Stored records
- - - - - - -
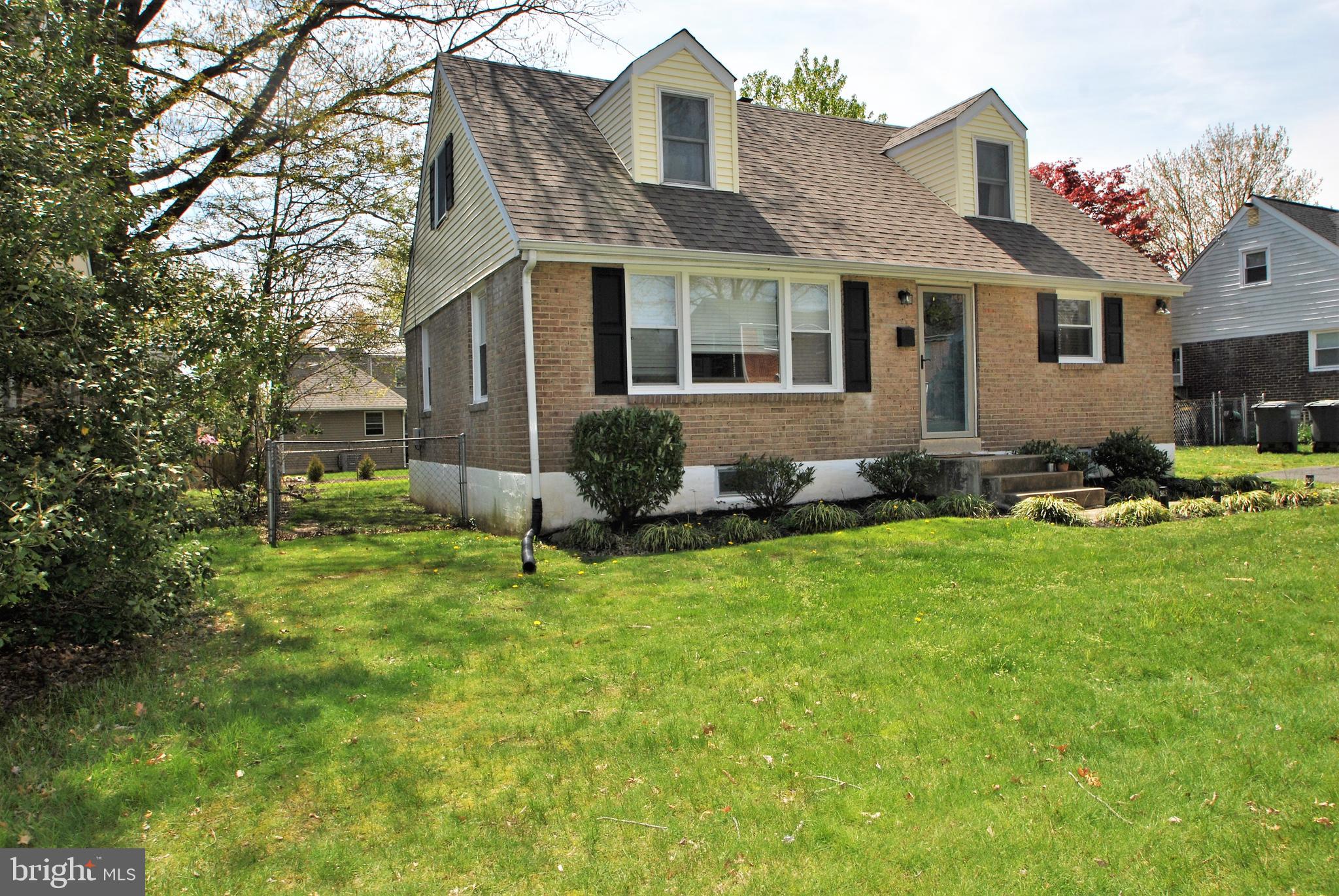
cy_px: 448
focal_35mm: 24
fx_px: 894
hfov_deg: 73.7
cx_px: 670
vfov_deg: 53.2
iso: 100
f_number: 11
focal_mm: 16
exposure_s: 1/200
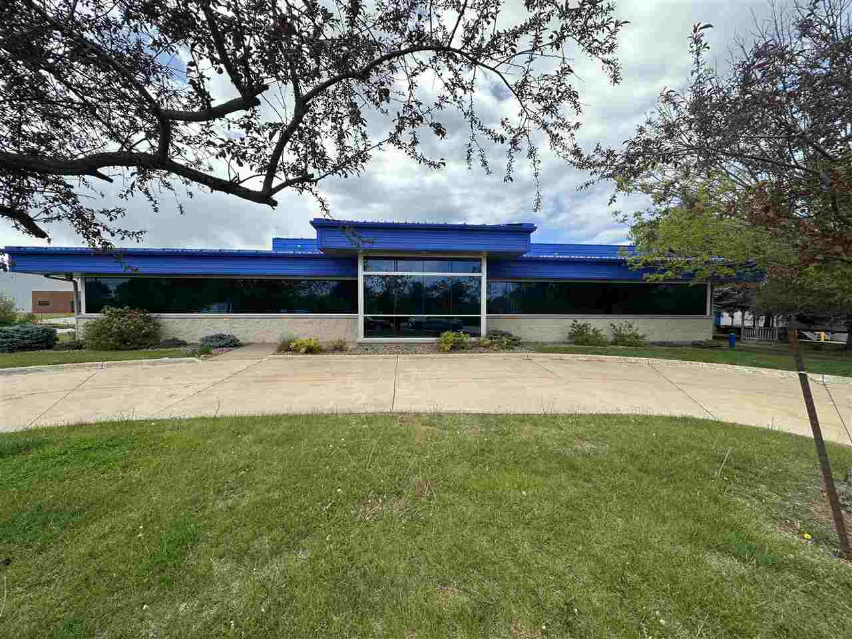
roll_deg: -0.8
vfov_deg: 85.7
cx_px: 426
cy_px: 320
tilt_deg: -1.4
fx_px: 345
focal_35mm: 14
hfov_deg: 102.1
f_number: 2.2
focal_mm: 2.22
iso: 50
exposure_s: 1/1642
- - - - - - -
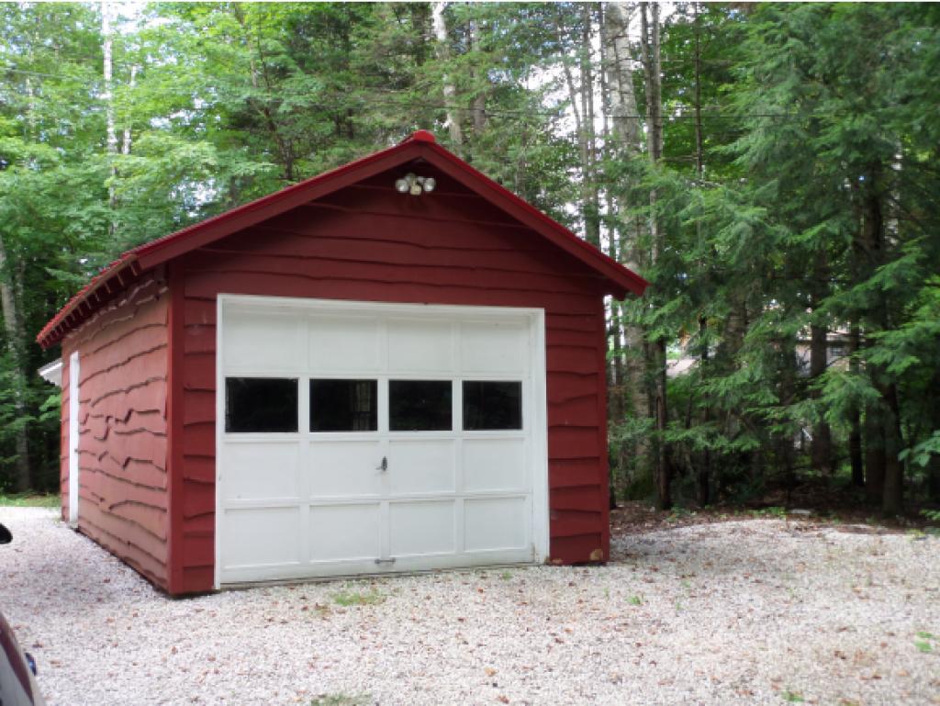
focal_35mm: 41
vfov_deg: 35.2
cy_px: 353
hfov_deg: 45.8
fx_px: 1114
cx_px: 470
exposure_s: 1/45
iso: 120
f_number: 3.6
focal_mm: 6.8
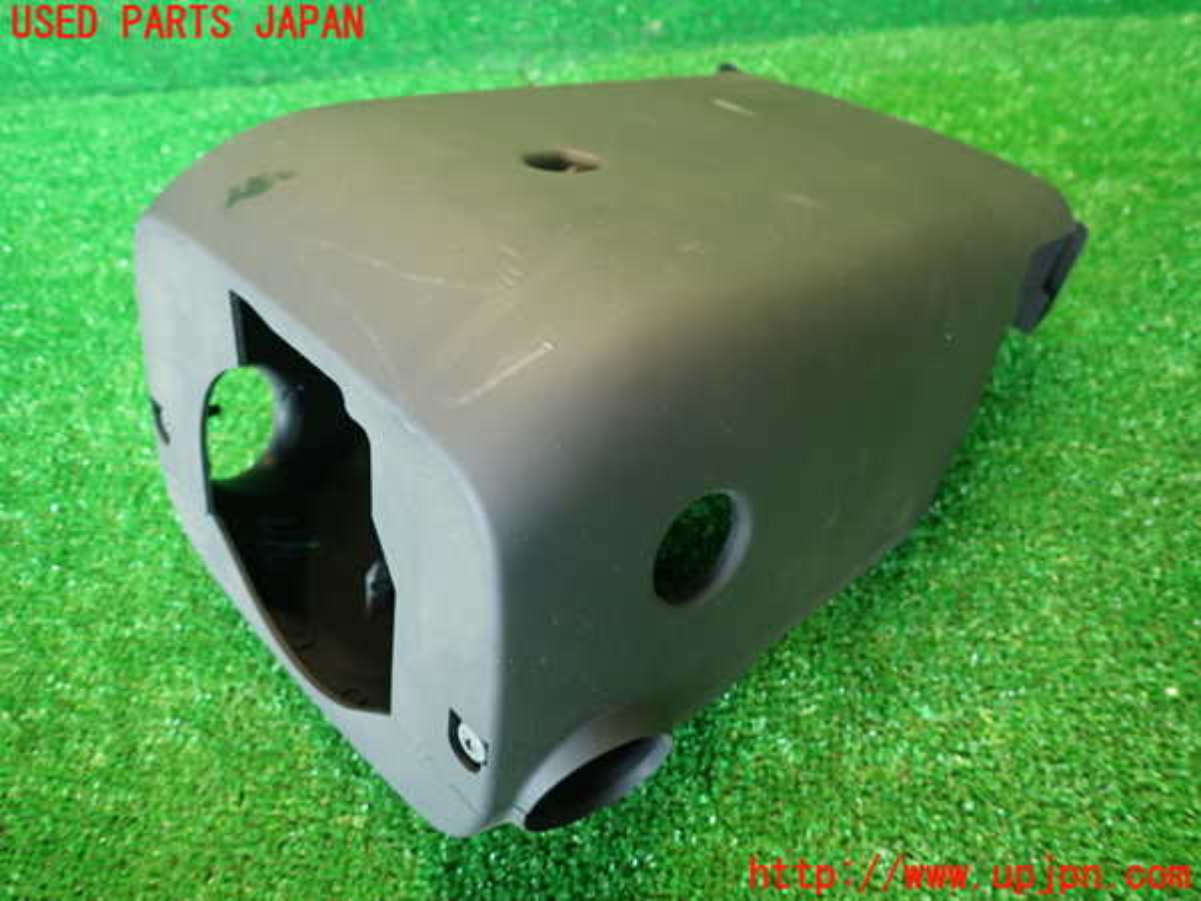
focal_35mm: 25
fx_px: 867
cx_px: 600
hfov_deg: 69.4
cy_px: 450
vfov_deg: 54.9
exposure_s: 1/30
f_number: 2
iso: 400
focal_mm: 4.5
- - - - - - -
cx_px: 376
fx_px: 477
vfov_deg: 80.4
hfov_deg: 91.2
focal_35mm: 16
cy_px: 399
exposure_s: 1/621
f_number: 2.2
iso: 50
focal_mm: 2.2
- - - - - - -
## TASK REQUIREMENTS
The lines above from the line with "focal_mm: 6.8" through the line with "focal_mm: 4.5" are to be given again word for word, with no pictures among them.

## OUTPUT FOR THIS EXERCISE
focal_mm: 6.8
focal_35mm: 25
fx_px: 867
cx_px: 600
hfov_deg: 69.4
cy_px: 450
vfov_deg: 54.9
exposure_s: 1/30
f_number: 2
iso: 400
focal_mm: 4.5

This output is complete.